Luc 15: 1-7
Cette histoire est souvent appelée l’histoire de la brebis qui s’était perdue et qui a été retrouvée. Mais on pourrait l’appeler l’histoire de la Brebis perdue et recherchée ! Il me semble qu’avant d’être retrouvée, cette brebis a été recherchée et c’est là que l’histoire prend toute son intensité, dans la recherche de cette brebis perdue.
C’est de toutes façons une belle histoire ! Dans l’évangile de Luc, elle appartient à une série de trois histoires qui parlent toutes de choses ou de personnes que l’on a perdues et que qu’on finit par retrouver. La brebis, la fameuse brebis un peu stupide et certainement pas très propre sur elle non plus, puis la pièce de monnaie retrouvée par la ménagère et enfin la grande belle et dramatique histoire du fils prodigue, perdu et retrouvé lui aussi.
Des histoires d’enfant perdu dans les magasins:
Nous pourrions avoir repenser aussi à nos histoires d’enfant perdu et retrouvé. Je me souviens il y a « quelques » années dans un grand magasin bruxellois, mon épouse et moi avons entendu au haut parleur. « Julien attend sa maman Yvonne à l’accueil du magasin ». Julien qui devait avoir 6 ans avait donné le prénom de sa maman. C’était trop mignon. Le petit enfant perdu et retrouvé. Il y avait un peu de colère mais surtout du soulagement et de la joie de l’avoir retrouvé..
Ou de vieille dame perdue dans un ravin:
Je me rappelle cette histoire qui avait fait la Une de la dépêche des Pyrénées: une dame de 78 ans était allé une petite promenade tranquille mais elle perd l’équilibre et glisse dans un ravin. Elle y est restée 7 jours et 6 nuits ! Tout le village est parti à sa recherche. Le 4e jour les recherches officielles se sont arrêtées mais les villageois ont continué les recherches. C’est un monsieur de 68 ans qui a fini par la retrouver après une semaine. Elle était un peu déshydratée, elle souffrait de quelques ecchymoses mais elle était bien vivante ! Après quelques jours, elle a dit une chose magnifique en guise de conclusion à son histoire « Même si je ne suis pas native de ce village, j’ai senti que tout le monde m’aimait » Belle histoire d’une vieille dame perdue et retrouvée par tout un village. Une histoire comme on les aime !

**CONSIGNE:** Recopiez mot pour mot le passage du texte sur la brebis perdue compris entre « Des histoires d’enfant » et « de l’avoir retrouvé.. », ces deux extrémités incluses.

**DONNÉES:**
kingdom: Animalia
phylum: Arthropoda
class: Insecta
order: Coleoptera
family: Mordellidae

* * *

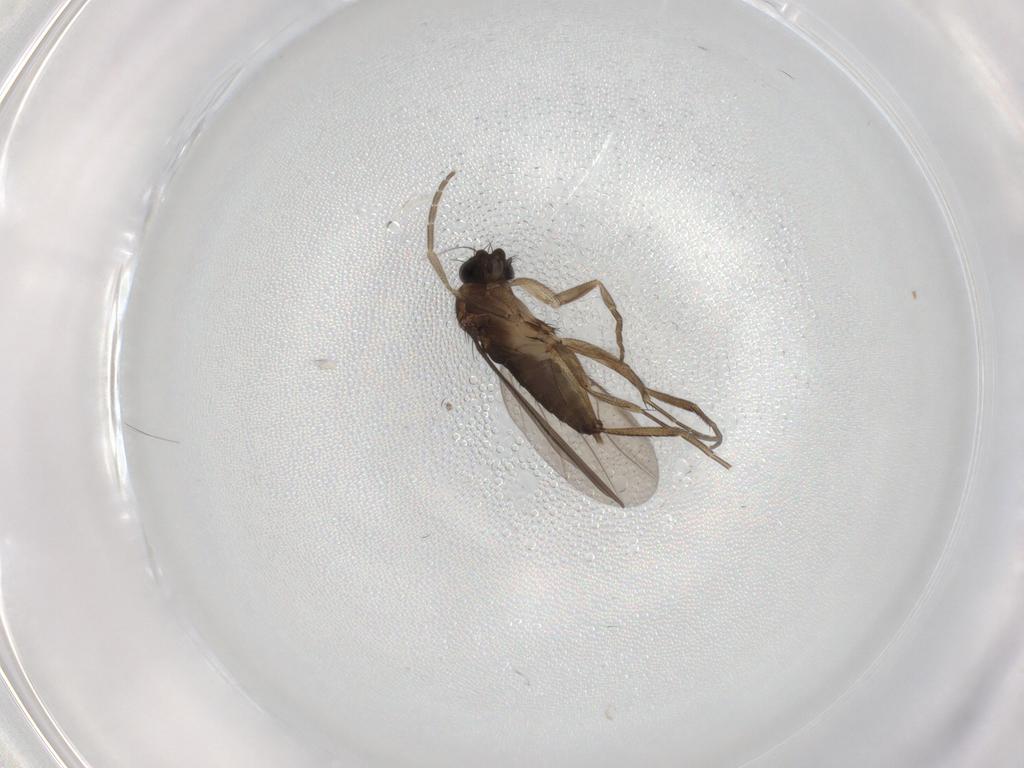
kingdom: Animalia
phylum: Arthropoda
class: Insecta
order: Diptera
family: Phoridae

**RÉPONSE:**
Des histoires d’enfant perdu dans les magasins:
Nous pourrions avoir repenser aussi à nos histoires d’enfant perdu et retrouvé. Je me souviens il y a « quelques » années dans un grand magasin bruxellois, mon épouse et moi avons entendu au haut parleur. « Julien attend sa maman Yvonne à l’accueil du magasin ». Julien qui devait avoir 6 ans avait donné le prénom de sa maman. C’était trop mignon. Le petit enfant perdu et retrouvé. Il y avait un peu de colère mais surtout du soulagement et de la joie de l’avoir retrouvé..